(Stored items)

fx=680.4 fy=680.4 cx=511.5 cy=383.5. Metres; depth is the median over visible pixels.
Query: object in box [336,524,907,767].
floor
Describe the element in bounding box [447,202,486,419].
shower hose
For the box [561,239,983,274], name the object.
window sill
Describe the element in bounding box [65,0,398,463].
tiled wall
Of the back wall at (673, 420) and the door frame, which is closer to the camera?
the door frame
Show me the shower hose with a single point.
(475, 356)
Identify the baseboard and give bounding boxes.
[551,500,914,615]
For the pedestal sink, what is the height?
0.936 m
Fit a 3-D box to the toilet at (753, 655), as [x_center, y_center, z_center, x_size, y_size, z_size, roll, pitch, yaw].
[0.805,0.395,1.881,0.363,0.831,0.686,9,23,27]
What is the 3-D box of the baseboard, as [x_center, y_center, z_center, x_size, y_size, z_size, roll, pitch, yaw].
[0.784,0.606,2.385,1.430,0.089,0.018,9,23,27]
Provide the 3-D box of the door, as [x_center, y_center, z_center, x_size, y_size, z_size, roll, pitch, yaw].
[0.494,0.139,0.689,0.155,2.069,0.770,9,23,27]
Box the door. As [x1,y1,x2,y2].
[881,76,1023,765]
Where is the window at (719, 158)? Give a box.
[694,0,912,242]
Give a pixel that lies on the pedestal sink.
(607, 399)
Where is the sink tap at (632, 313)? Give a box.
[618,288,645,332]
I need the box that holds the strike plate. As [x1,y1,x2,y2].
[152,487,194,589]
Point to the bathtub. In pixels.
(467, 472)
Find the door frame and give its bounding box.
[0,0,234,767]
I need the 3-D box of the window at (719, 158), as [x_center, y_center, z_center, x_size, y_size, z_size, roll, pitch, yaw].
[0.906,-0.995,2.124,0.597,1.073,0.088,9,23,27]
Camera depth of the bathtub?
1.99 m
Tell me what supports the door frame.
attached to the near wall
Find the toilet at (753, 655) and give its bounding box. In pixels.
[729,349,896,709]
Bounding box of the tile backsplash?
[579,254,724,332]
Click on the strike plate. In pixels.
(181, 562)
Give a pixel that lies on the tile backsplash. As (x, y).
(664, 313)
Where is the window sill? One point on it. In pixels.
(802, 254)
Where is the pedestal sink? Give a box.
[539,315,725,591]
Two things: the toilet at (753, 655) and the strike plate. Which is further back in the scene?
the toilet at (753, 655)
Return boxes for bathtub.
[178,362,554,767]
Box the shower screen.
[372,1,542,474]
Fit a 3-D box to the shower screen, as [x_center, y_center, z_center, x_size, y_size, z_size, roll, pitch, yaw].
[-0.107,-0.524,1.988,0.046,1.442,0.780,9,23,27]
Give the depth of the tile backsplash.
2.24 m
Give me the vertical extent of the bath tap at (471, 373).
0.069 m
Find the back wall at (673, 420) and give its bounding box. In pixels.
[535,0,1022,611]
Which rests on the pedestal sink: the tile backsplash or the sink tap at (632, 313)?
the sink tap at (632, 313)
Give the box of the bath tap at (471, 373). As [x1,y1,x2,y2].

--- The problem ---
Set out every record in full, exactly as given.

--- Response ---
fx=680.4 fy=680.4 cx=511.5 cy=383.5. Metres; depth is the median over visible pixels.
Query: object in box [336,524,907,767].
floor
Describe the element in bounding box [447,202,486,419].
shower hose
For the box [561,239,983,274], name the object.
window sill
Describe the element in bounding box [65,0,398,463].
tiled wall
Of the back wall at (673, 420) and the door frame, which is closer to the camera?
the door frame
Show me the shower hose with a single point.
(475, 356)
Identify the baseboard and give bounding boxes.
[551,500,914,615]
For the pedestal sink, what is the height?
0.936 m
Fit a 3-D box to the toilet at (753, 655), as [x_center, y_center, z_center, x_size, y_size, z_size, roll, pitch, yaw].
[0.805,0.395,1.881,0.363,0.831,0.686,9,23,27]
What is the 3-D box of the baseboard, as [x_center, y_center, z_center, x_size, y_size, z_size, roll, pitch, yaw].
[0.784,0.606,2.385,1.430,0.089,0.018,9,23,27]
Provide the 3-D box of the door, as [x_center, y_center, z_center, x_size, y_size, z_size, roll, pitch, yaw].
[0.494,0.139,0.689,0.155,2.069,0.770,9,23,27]
Box the door. As [x1,y1,x2,y2].
[881,76,1023,765]
Where is the window at (719, 158)? Give a box.
[694,0,912,242]
Give a pixel that lies on the pedestal sink.
(607, 399)
Where is the sink tap at (632, 313)? Give a box.
[618,288,645,332]
I need the box that holds the strike plate. As [x1,y1,x2,y2].
[152,487,194,589]
Point to the bathtub. In pixels.
(467, 472)
Find the door frame and give its bounding box.
[0,0,234,767]
I need the 3-D box of the window at (719, 158), as [x_center, y_center, z_center, x_size, y_size, z_size, roll, pitch, yaw].
[0.906,-0.995,2.124,0.597,1.073,0.088,9,23,27]
Camera depth of the bathtub?
1.99 m
Tell me what supports the door frame.
attached to the near wall
Find the toilet at (753, 655) and give its bounding box. In pixels.
[729,349,896,709]
Bounding box of the tile backsplash?
[579,254,724,332]
Click on the strike plate. In pixels.
(181, 562)
Give a pixel that lies on the tile backsplash. As (x, y).
(664, 313)
Where is the window sill? One point on it. In pixels.
(802, 254)
Where is the pedestal sink? Give a box.
[539,315,725,591]
Two things: the toilet at (753, 655) and the strike plate. Which is further back in the scene?
the toilet at (753, 655)
Return boxes for bathtub.
[178,362,554,767]
Box the shower screen.
[372,1,542,474]
Fit a 3-D box to the shower screen, as [x_center, y_center, z_center, x_size, y_size, z_size, roll, pitch, yaw].
[-0.107,-0.524,1.988,0.046,1.442,0.780,9,23,27]
Give the depth of the tile backsplash.
2.24 m
Give me the vertical extent of the bath tap at (471, 373).
0.069 m
Find the back wall at (673, 420) and give its bounding box. In pixels.
[535,0,1022,611]
Which rests on the pedestal sink: the tile backsplash or the sink tap at (632, 313)?
the sink tap at (632, 313)
Give the box of the bath tap at (471, 373). As [x1,y1,x2,y2].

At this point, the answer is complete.